だから、久しぶりに立ち寄った島でローが女の人に絡まれていたのを目の当たりにして一気に距離を感じた。遠い。私のつけ入る隙なんてものはどこにもない。そりゃあ、かっこいいからモテるに決まっているけれども、あんな何人もの綺麗な女の人に絡まれているのを目の当たりした日には嫌というほどその距離を感じてしまう。私はこの距離を広げる術を知っていても縮める術を知らない。つけ入る隙なんてないのだから、私はただただ距離を広げるばかりで終いにはそこから逃げた。
なんて臆病で弱いのだろうか。自分でよく分かっている。でも、仕方ないではないかつけ入る隙などどこにもないのだから――そう自分で自分に言い聞かせて仕方ないと諦めてしまうこの思考こそが臆病なのだ。
かといってどうしていいのか分からない私は船には戻らずに海辺を歩く。思考は相変わらず悶々としたままだ。
ふと何気なく空を見上げてみれば月が出ていた。もう少しで満月なのだろう、丸に近いそれは煌々と自分を主張していた。月灯りが私を照らす。影が伸びる。黒く伸びる私の形をした影は私の心に渦巻いている黒い悶々としたものをそのまま具現化しているようで。私の全身が黒いそれに侵食されていってしまったように感じた。
私のそれにもう一つの影が重なる。その形には見覚えがありすぎた。振り向いて影の本体を確認をするまでもなく、それが誰のものかなんてすぐに分かる。


「ロー…」


無意識に吐いて出た言葉。彼の名前を口にしていた。


「何だ?」


私の独り言の様な無意識のそれに対して当たり前のように返事を返してくるローに少しだけ笑いそうになった。だけど、その笑みをぐっと堪えて何でもないような素振りをする。


「別に…何でもない」
「そうか」


何故ここにローがいるのか?真っ先に浮かんだ疑問で気になっている。
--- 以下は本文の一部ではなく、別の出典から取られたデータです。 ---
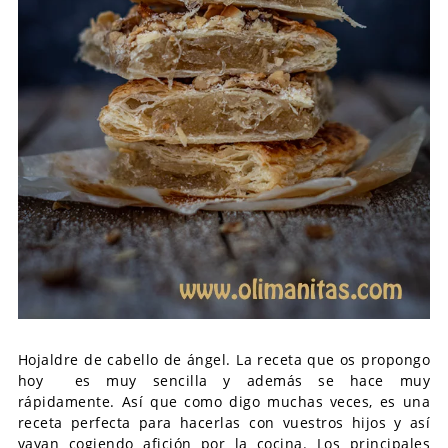
Hojaldre de cabello de ángel. La receta que os propongo
hoy es muy sencilla y además se hace muy
rápidamente. Así que como digo muchas veces, es una
receta perfecta para hacerlas con vuestros hijos y así
vayan cogiendo afición por la cocina. Los principales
私がその疑問を口にするより先にローが口を開いた。


「どこの誰かを具体的に言うわけじゃねェが、」
「?」
「変な意地張って甘えるのが下手でそのくせ構ってやらねェとどっかにふらっといっちまう困った奴がいるからなァ…だから、おれはここに来たわけだ」
「! ふ、ふうん…誰それ」
「フフ…さァな」
「ロー」
「何だ」
「やっぱり…何でもない」
「そうか」


少しだけ笑いを含んだ声色と共にローは私の頭を撫ぜた。私が広げた距離がなくなった。